Stored data entries:
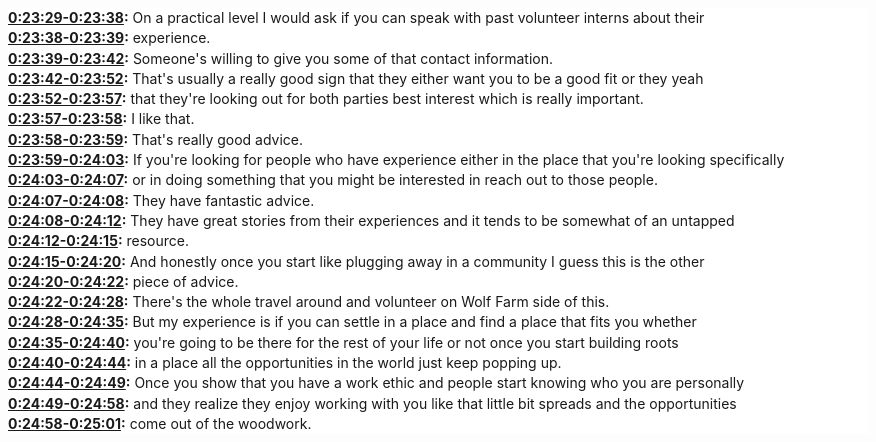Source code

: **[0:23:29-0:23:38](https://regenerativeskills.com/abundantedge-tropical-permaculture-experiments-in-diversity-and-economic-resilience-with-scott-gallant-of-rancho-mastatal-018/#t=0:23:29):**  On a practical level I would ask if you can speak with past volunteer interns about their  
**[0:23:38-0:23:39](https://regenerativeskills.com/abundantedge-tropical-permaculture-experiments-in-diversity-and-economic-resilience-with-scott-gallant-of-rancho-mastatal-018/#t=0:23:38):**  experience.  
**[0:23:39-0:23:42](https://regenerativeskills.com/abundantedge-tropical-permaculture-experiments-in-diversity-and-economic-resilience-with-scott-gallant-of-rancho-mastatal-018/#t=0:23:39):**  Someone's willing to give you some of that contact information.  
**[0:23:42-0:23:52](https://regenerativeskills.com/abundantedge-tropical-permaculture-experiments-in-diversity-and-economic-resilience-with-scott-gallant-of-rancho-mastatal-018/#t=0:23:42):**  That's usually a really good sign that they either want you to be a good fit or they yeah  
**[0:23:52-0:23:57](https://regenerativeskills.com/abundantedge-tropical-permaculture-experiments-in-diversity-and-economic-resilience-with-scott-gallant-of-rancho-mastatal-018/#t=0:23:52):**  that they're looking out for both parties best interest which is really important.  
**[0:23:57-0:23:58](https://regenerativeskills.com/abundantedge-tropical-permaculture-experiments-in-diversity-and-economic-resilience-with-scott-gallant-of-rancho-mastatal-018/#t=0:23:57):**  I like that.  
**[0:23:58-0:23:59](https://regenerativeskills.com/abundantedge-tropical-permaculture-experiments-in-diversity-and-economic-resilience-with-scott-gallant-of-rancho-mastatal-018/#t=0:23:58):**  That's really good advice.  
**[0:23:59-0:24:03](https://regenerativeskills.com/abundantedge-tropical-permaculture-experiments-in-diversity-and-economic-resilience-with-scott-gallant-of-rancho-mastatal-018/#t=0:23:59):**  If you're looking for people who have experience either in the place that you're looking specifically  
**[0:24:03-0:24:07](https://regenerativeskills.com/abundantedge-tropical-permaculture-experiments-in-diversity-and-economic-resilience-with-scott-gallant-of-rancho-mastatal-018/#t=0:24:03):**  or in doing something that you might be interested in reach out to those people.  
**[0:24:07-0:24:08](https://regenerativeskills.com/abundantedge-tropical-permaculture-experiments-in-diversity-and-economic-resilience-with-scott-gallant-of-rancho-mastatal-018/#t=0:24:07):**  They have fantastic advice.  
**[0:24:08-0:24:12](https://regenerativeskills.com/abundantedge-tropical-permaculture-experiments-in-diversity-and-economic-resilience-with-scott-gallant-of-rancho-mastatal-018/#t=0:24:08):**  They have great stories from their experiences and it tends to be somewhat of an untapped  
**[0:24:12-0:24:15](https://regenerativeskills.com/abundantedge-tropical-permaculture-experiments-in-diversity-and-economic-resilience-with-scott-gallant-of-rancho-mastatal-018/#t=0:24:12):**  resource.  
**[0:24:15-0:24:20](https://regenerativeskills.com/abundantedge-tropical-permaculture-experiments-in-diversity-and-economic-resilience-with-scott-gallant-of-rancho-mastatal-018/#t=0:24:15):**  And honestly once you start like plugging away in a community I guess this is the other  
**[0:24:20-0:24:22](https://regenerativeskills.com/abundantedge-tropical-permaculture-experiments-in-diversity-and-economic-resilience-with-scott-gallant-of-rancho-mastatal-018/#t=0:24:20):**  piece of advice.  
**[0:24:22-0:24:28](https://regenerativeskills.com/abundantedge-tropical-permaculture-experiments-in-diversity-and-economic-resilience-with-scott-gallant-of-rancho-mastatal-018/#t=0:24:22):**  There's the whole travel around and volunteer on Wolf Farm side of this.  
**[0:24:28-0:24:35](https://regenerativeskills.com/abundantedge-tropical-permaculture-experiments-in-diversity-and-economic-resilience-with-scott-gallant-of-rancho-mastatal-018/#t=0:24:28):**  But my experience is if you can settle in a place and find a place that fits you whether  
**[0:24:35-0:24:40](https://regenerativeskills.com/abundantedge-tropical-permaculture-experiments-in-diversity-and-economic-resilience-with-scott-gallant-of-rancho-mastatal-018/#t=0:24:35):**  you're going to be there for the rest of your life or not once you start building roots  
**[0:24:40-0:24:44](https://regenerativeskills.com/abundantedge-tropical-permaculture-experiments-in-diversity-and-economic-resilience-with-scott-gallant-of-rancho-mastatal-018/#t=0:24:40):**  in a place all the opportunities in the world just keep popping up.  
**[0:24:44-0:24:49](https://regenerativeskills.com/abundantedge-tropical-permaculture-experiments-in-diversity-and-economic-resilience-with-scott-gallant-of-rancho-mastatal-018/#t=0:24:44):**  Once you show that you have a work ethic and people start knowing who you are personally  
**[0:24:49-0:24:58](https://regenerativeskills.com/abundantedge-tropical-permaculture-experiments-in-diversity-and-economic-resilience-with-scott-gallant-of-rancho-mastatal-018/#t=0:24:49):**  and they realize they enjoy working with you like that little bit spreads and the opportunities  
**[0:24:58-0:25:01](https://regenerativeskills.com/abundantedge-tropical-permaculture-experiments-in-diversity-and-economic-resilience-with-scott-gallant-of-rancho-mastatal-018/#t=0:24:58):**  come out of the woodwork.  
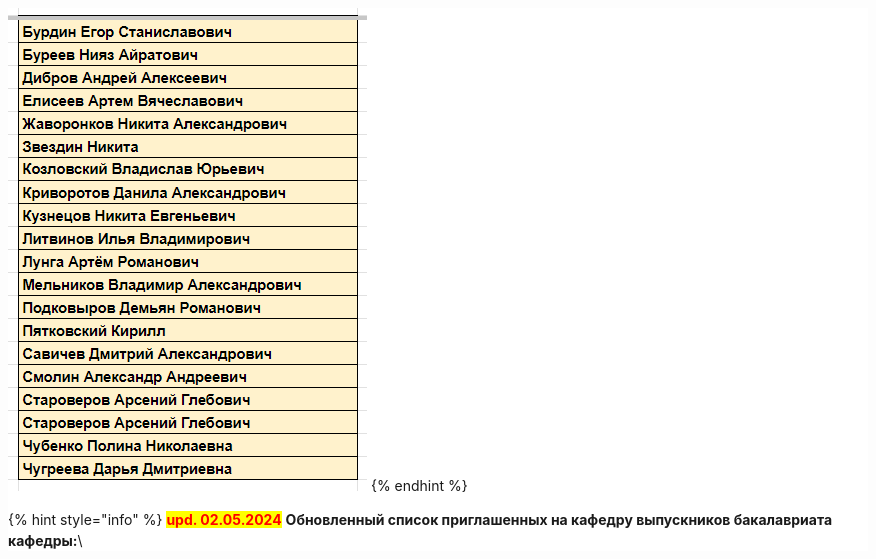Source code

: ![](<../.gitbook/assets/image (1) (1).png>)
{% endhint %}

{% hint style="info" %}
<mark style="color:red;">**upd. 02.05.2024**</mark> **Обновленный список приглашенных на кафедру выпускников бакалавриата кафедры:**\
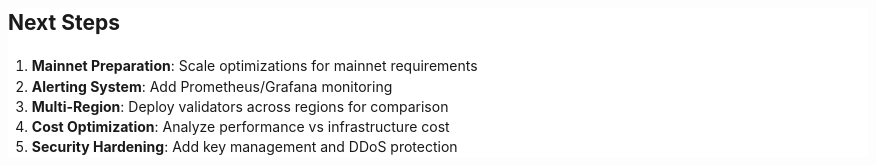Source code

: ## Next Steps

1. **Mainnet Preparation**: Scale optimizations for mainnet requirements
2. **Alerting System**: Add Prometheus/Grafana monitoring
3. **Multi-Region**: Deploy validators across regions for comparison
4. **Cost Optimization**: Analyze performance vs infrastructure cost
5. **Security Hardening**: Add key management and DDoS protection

WHAT TO WORK ON: Recast the stretch of the records from the line containing "1. **Mainnet Preparation**: Scale" through the last line as a Markdown table with the columns Row and Line, giving each non-blank line its own numbered row.

EXPECTED ANSWER:
| Row | Line |
|---|---|
| 1 | 1. **Mainnet Preparation**: Scale optimizations for mainnet requirements |
| 2 | 2. **Alerting System**: Add Prometheus/Grafana monitoring |
| 3 | 3. **Multi-Region**: Deploy validators across regions for comparison |
| 4 | 4. **Cost Optimization**: Analyze performance vs infrastructure cost |
| 5 | 5. **Security Hardening**: Add key management and DDoS protection |